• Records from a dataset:

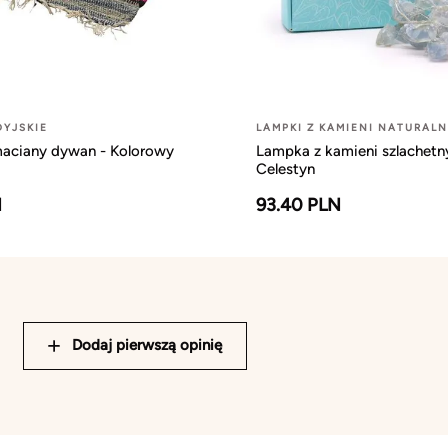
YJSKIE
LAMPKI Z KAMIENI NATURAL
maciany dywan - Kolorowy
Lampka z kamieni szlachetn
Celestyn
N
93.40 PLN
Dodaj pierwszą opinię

• Task objective: Hand over the entries again, exactly as written and without the pictures.

• Written answer:
YJSKIE
LAMPKI Z KAMIENI NATURAL
maciany dywan - Kolorowy
Lampka z kamieni szlachetn
Celestyn
N
93.40 PLN
Dodaj pierwszą opinię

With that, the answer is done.